Demande record de voyages aériens : Le prochain catalyseur de la hausse ?
Les dernières données quotidiennes sur les voyages fournies par la TSA montrent une forte augmentation au cours de la semaine dernière, réduisant le déficit par rapport aux niveaux d’avant le COVID de -15% à -10,5% :
Parallèlement, Reuters a rapporté la semaine dernière que Delta Air Lines (NYSE:DAL) a observé un bond «sans précédent» de la demande, avec les ventes hebdomadaires de billets les plus élevées de l’histoire de la compagnie. Le PDG de Delta, Ed Bastian, a affirmé que «nous n’avons jamais vu une demande aussi forte de toute ma carrière». United Airlines (NASDAQ:UAL) et American Airlines (NASDAQ:AAL) ont également déclaré avoir enregistré une demande record.

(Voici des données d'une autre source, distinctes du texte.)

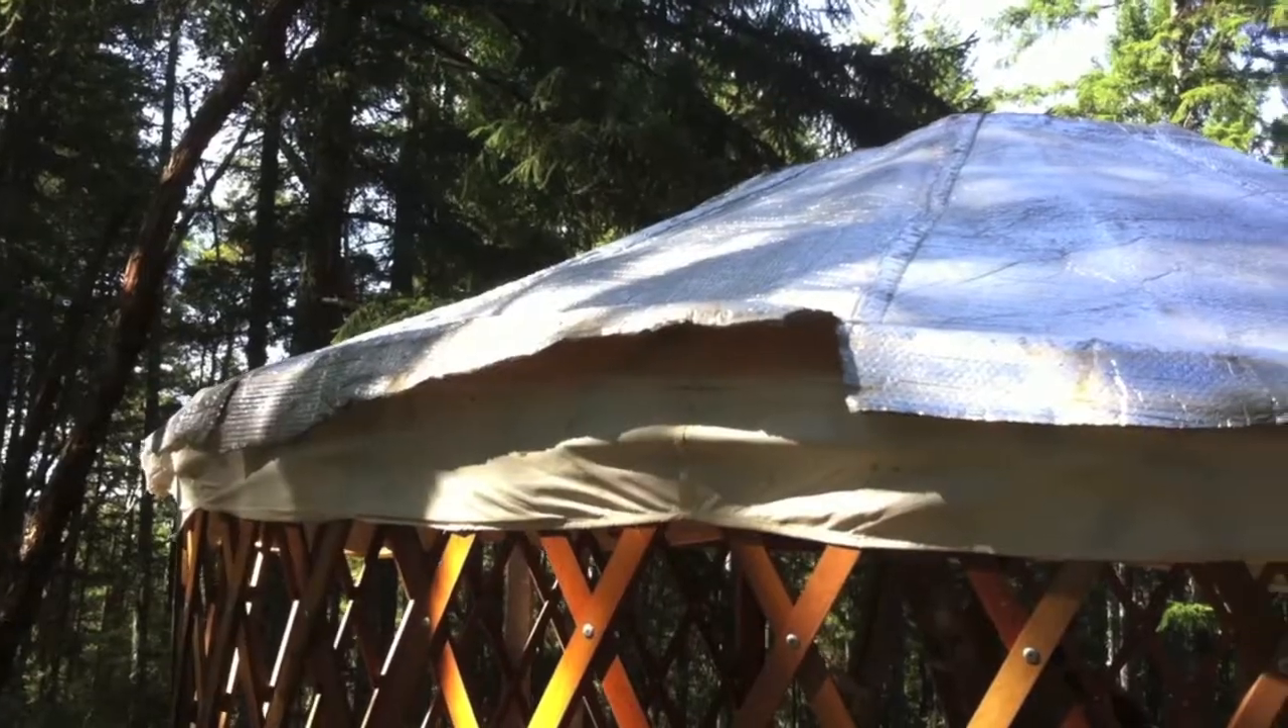There's the inner layer of roof and the insulation layer going on.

Jusqu’à présent, les dernières tendances en matière de consommation d’essence et de transport aérien indiquent que la destruction de la demande n’a pas encore commencé. Au contraire, ces données montrent que nous pourrions être sur le point d’atteindre de nouveaux records de consommation à l’avenir.
Ne comptez pas sur ce marché haussier pour le moment
Malgré la volatilité des prix à court terme, le contexte de l’offre et de la demande de pétrole reste plus optimiste que jamais. Les données récentes sur les stocks montrent que le marché est dangereusement tendu, avant même que les pertes d’approvisionnement en provenance de Russie n’aient eu leur plein impact.

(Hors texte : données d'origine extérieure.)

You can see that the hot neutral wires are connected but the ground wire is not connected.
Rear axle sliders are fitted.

Pour répondre à la nouvelle demande potentielle record de cette année et compenser les 3 à 4 millions de barils par jour de l’offre russe perdue, le marché aurait besoin d’un trio gagnant :
- Un accord réussi avec l’Iran
- L’Arabie saoudite et les Émirats arabes unis rompent les rangs avec l’OPEP+.
- Le schiste américain passe à la vitesse supérieure
Mais même dans ce scénario «Boucle d’or», le marché continuerait à fonctionner à vide en termes de capacité de réserve. Tant que la destruction de la demande ne se manifestera pas (probablement à des prix plus élevés) ou que des progrès significatifs ne seront pas réalisés pour résoudre le problème de l’offre, le marché restera tendu.
Ainsi, même si nous pouvons compter sur une volatilité continue, je n’exclurais pas pour l’instant ce marché haussier.